No. I do not believe that the series we have been reading for the past six books has been the tale of a person coming to the end of his life. This, like largely any other fantasy series for young people, has been a story of how to be a moral person in a complex universe. I do firmly believe that Harry will get a "Frodo" ending - i.e. as with most heroes, he will see and do things in saving the world that will make him unable to return to a normal, happy lifestyle after whatever fates await him in DH - but I do not personally believe he will die.

I have, of course, been wrong before. I had no sooner come up with my "this is not a tale of a person coming to the end of his life" theory than I realized that, well, it kinda is. Death has shaped every single major decision and distinction that Harry has come to in these past six years. His nemesis, Voldemort (true translation TBD), fears death above all other things and seeks to overcome it, meaning that Harry's true quest should be to accept the inevitable reality of human mortality. So... yeah. I still believe paragraph a), but must admit that paragraph b) has solid foundations.

Is Hermione going to die?

Why the FUCK does everyone keep saying that???

Honestly, and these aren't just my prejudices talking: if Hermione was going to die, she would have died in Book 5. At this point I'd actually say that Hermione is the safest character in the series. If there is one Potter character that I would lay good odds on having a nice, fat "what happened to her after Hogwarts" paragraph in the final chapter of the book, it's Hermione Granger. (Future Minister for Magic.)

Well then...?

If Rowling kills a trio member (and I hold that chance at slightly less than 50/50), she's killing Ron. I'd love to think she could do away with Hagrid but I'm not that lucky. Ginny's in solid jeopardy (see above re: Frodo ending). Snape, clearly, is doomed, regardless of whatever deal he worked out with Dumbledore in advance of the murder; Malfoy should be killed (there is no redemption for what he did in Phoenix), but won't be. All of the other Weasleys are obvious fodder, and I remain firm in my belief that killing a twin (but not the other twin) is pretty hefty on the drama scale. Killing a Dursley would also have phenomenal dramatic power; McGonagall's probably all right but some of the other teachers (and former teachers: Lupin, Moody) will probably be going down. It's a war, after all. For some reason I'm pretty sure Tonks is gonna make it. And let's not forget that if "two major characters" are indeed going down, old Voldy is about as major as it gets.

Is Harry a Horcrux?

> REQUIREMENT 1
Answer these questions about the Harry Potter predictions, one line each.
(a) What kind of ending does the writer firmly believe Harry will get?
(b) Which character does the writer call the safest in the series?
(c) If Rowling kills a trio member, which one does the writer say it will be?
> REQUIREMENT 2
Write the next part of the Harry Potter predictions, picking up after the last line shown.

> DATASET

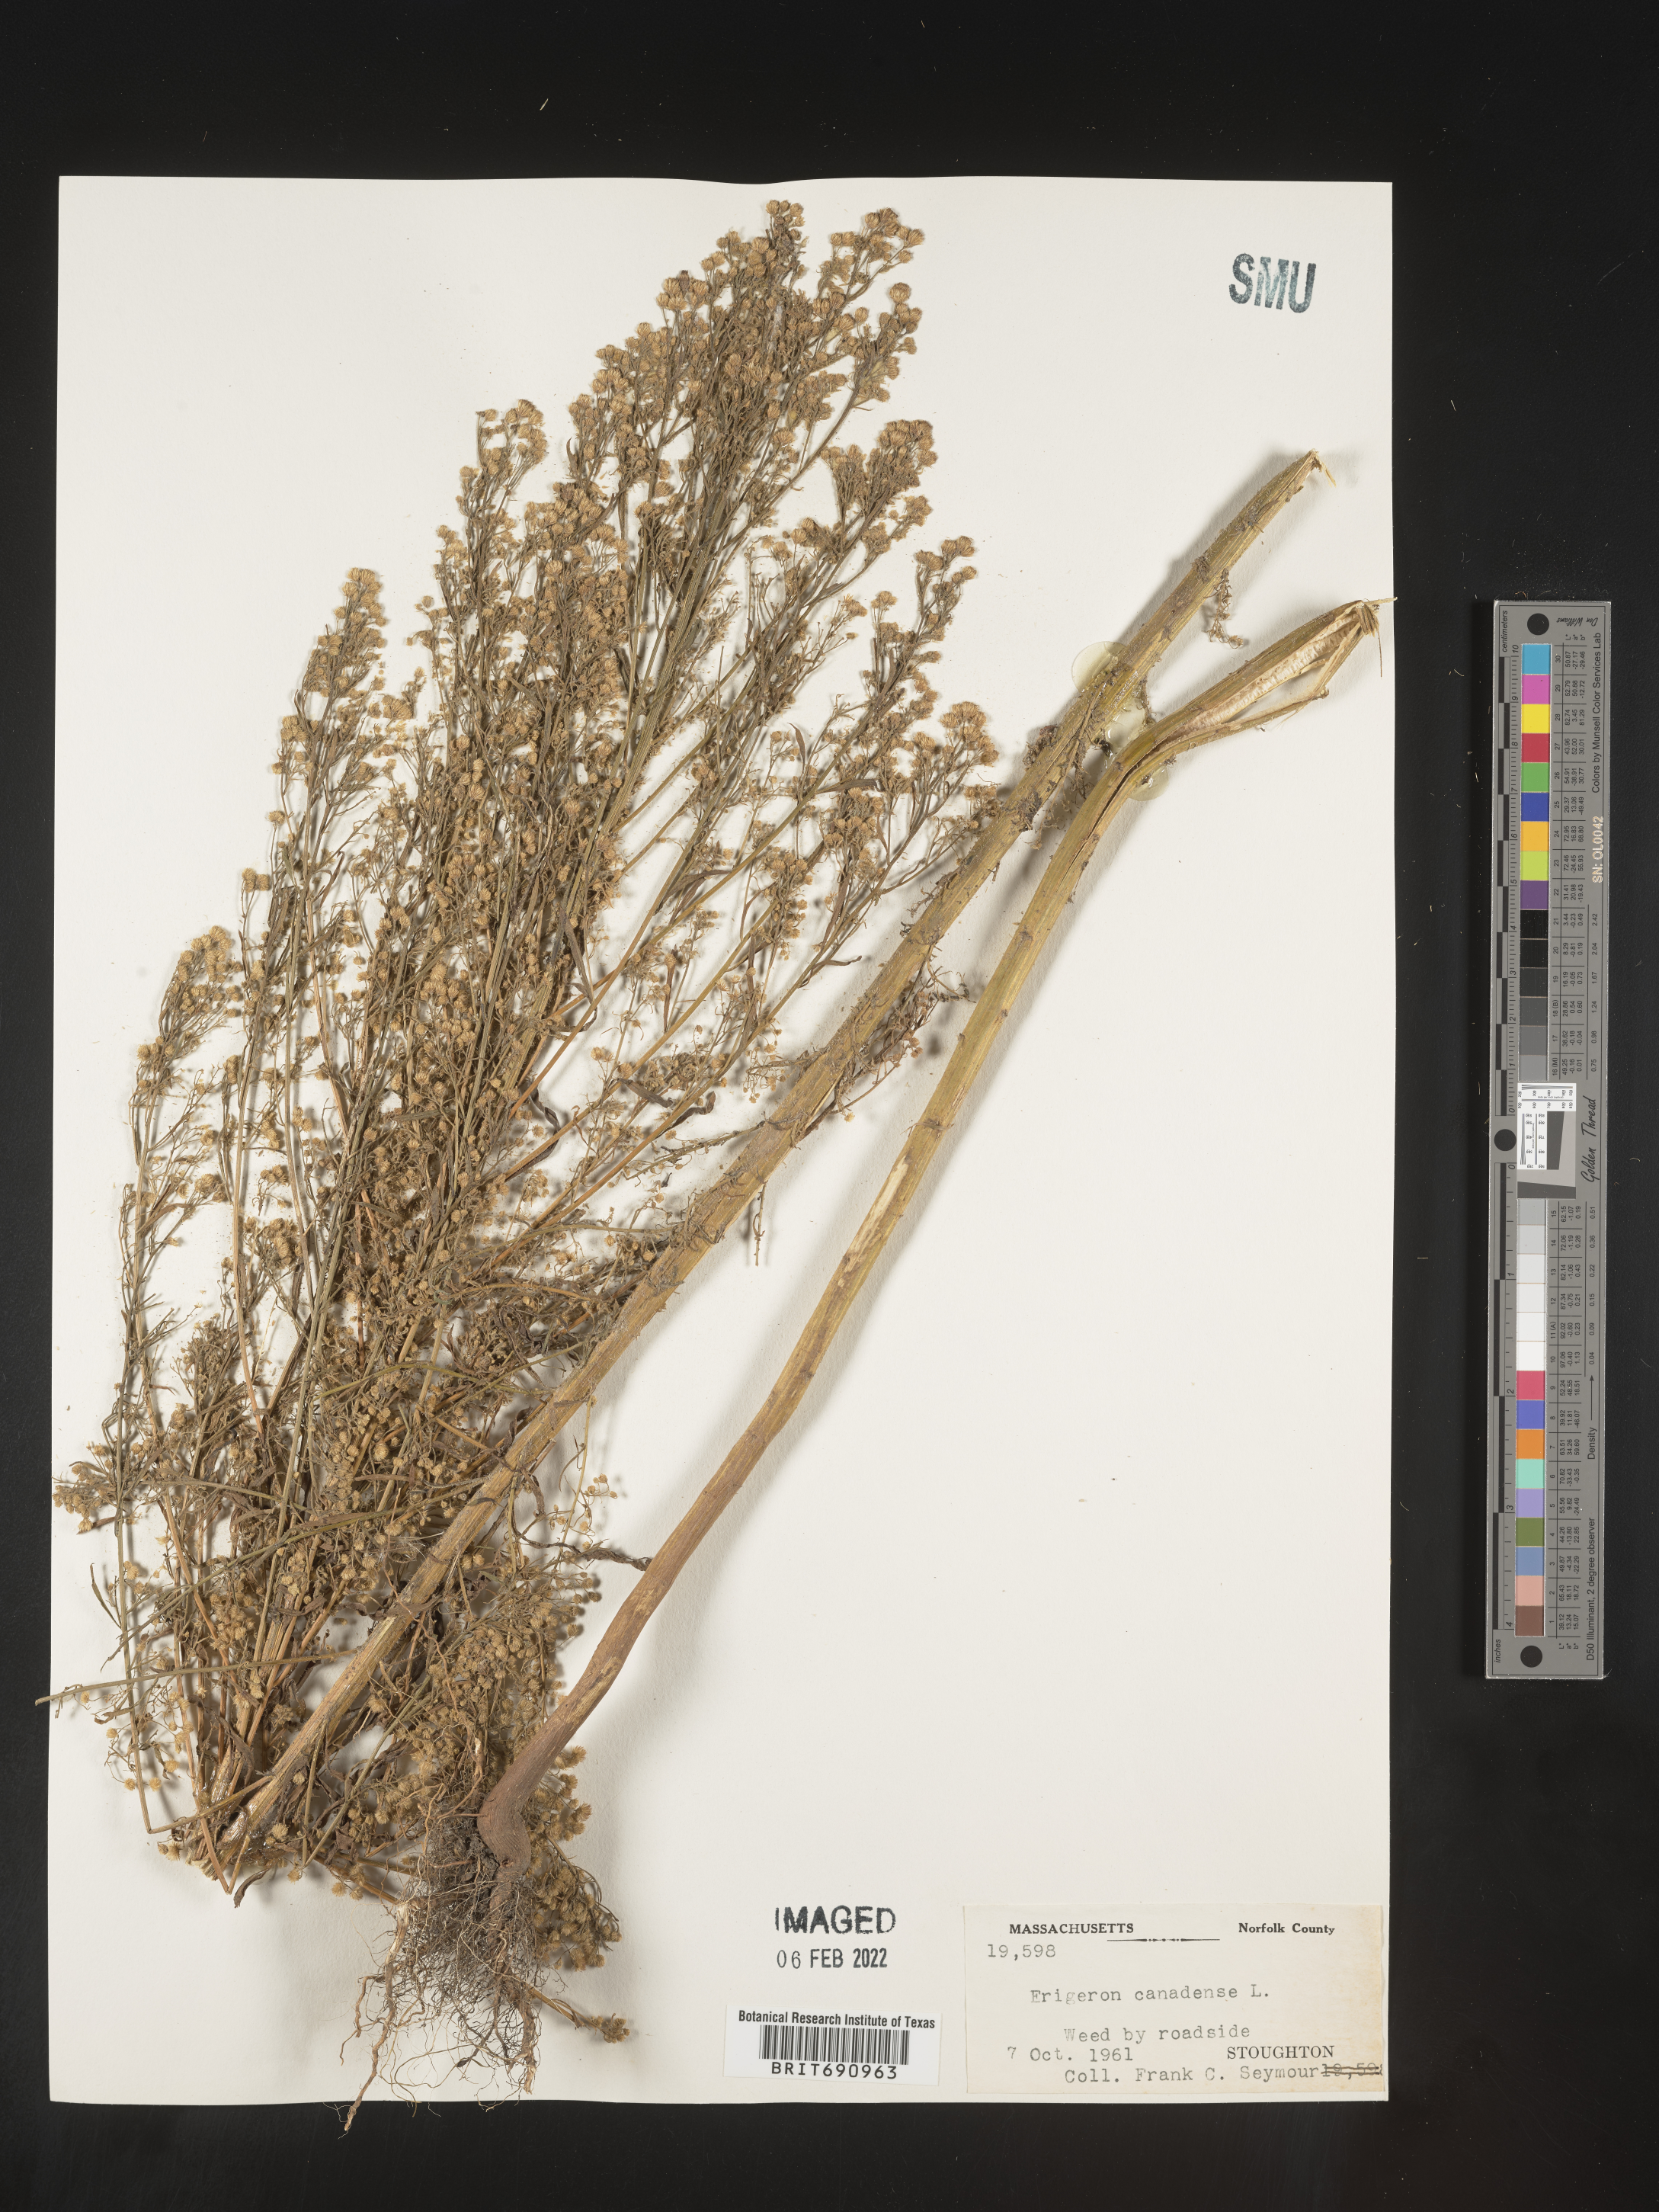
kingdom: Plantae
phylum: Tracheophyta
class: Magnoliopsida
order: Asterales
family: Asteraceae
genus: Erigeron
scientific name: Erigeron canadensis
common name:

> ANSWER 1
(a) A "Frodo" ending.
(b) Hermione Granger.
(c) Ron.

> ANSWER 2
Yes, I think he is. We do not actually know what curse Voldemort performed on Harry that rebounded and formed the scar. We have always assumed it was Avada Kedavra, but it may not have been; like that drink on the Enterprise so long ago, we only know that it was green. Voldemort had just killed two people to get to Harry, providing ample soul-shredding potential. The opportunity to create a living Horcrux out of the person marked to destroy him would have been quite appealing to young master Riddle. Harry being a Horcrux explains why he dreams Voldemort's dreams, why he sees through Nagini's eyes (another Horcrux) when she attacks Mr. Weasley, and why Snape has been so damn freaked out by H-pot since day one.

But if Harry's a Horcrux, then doesn't he have to die in order to destroy Voldemort?

Who am I, Noam fucking Chomsky? Figure it out for yourself!

A few final words:

Serpentsortia. Murtlap. Millicent Bullstrode's no pixie.

July 19, 2007

Potter prattle

Well, it took six years but I've finally got an idea for a piece of Harry Potter slash fiction. It involves Crabbe and Goyle, Polyjuice potion, and whatever Slytherin first-years they were duping into giving them bits of themselves when C&G had to guard the Room of Requirement for Malfoy. Bex is right, the Room of Requirement is the slash fiction location. It's positively fraught.

Serenity Rose: currently moulting.

I really like Book Six. I tend to underestimate it every time I go into it, on account of there being no story. But I enjoy the Voldemort Godfather II stuff more and more each time I read it - it's just so well-authored and evocative. Plus it really makes me look forward to what they could do with it in the movie, particularly if they can work some digital whamma jamma to slowly move from Christian Coulson to Ralph Fiennes over the course of the film. Besides, the present-day stuff in HBP is just so unremittingly fun. I kinda respect that about old JK: after the sheer psychological punishment of Book Five, she stepped it back a notch and let us have one last good time before what is sure to be the sheer psychological punishment of Book Seven. Lo, shall we look back upon these days with fondness.

Potterfied Mamo be here.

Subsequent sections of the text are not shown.